Reputation: 1
I am trying to preprocess a large txt file (10G), and store it in binary file for future use. As the code runs it slows down and ends with
Exception in thread "main" java.lang.OutOfMemoryError: GC overhead limit exceeded
The input file has the following structure
200020000000008;0;2
200020000000004;0;2
200020000000002;0;2
200020000000007;1;2
This is the code I am using:
String strLine;
FileInputStream fstream = new FileInputStream(args[0]);
BufferedReader br = new BufferedReader(new InputStreamReader(fstream));
//Read File Line By Line
HMbicnt map = new HMbicnt("-1");
ObjectOutputStream outputStream = null;
outputStream = new ObjectOutputStream(new FileOutputStream(args[1]));
int sepIndex = 15;
int sepIndex2 = 0;
String str_i = "";
String bb = "";
String bbBlock = "init";
int cnt = 0;
lineCnt = 0;
while ((strLine = br.readLine()) != null) {
//rozparsovat radek
str_i = strLine.substring(0, sepIndex);
sepIndex2 = strLine.substring(sepIndex+1).indexOf(';');
bb = strLine.substring(sepIndex+1, sepIndex+1+sepIndex2);
cnt = Integer.parseInt(strLine.substring(sepIndex+1+sepIndex2+1));
if(!bb.equals(bbBlock)){
outputStream.writeObject(map);
outputStream.flush();
map = new HMbicnt(bb);
map.addNew(str_i + ";" + bb, cnt);
bbBlock = bb;
}
else{
map.addNew(str_i + ";" + bb, cnt);
}
}
outputStream.writeObject(map);
//Close the input stream
br.close();
outputStream.writeObject(map = null);
outputStream.close();
Basically, it goes through the in file and stores data to the object HMbicnt (which is a hash map). Once it encounters new value in second column it should write object to the output file, free memory and continue.
Thanks for any help.
Upvotes: 0
Views: 1195
Reputation: 8200
I think the problem is not that 10G is in memory, but that you are creating too many HashMaps. Maybe you could clear the HashMap instead of re-creating it after you don't need it anymore. There seems to have been a similar problem in java.lang.OutOfMemoryError: GC overhead limit exceeded , it is also about HashMaps
Upvotes: 2
Reputation: 13304
Simply put, you're using too much memory. Since, as you said, your file is 10 GB, there is no way you're going to be able to fit it all into memory (unless, of course, you happen to have over 10 GB of RAM and have configured Java to use it).

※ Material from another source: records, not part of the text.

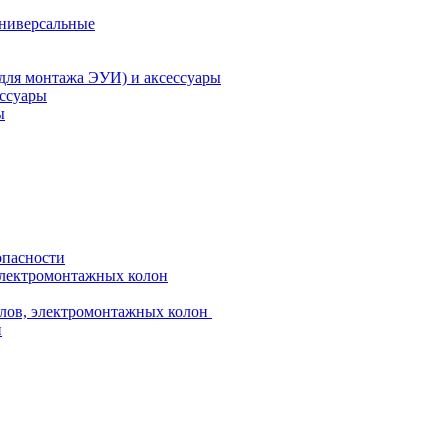
универсальные
 для монтажа ЭУИ) и аксессуары
ессуары
ы
опасности
электромонтажных колон
лов, электромонтажных колон
и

From what I can tell from your code and description of it, you're reading the entire file into memory and adding it to one huge in-RAM map as you're doing so, then writing your result to output. This is not feasible. You'll need to redesign your code to work in-place (i.e. only keep a small portion of the file in memory at any given time).
Upvotes: 1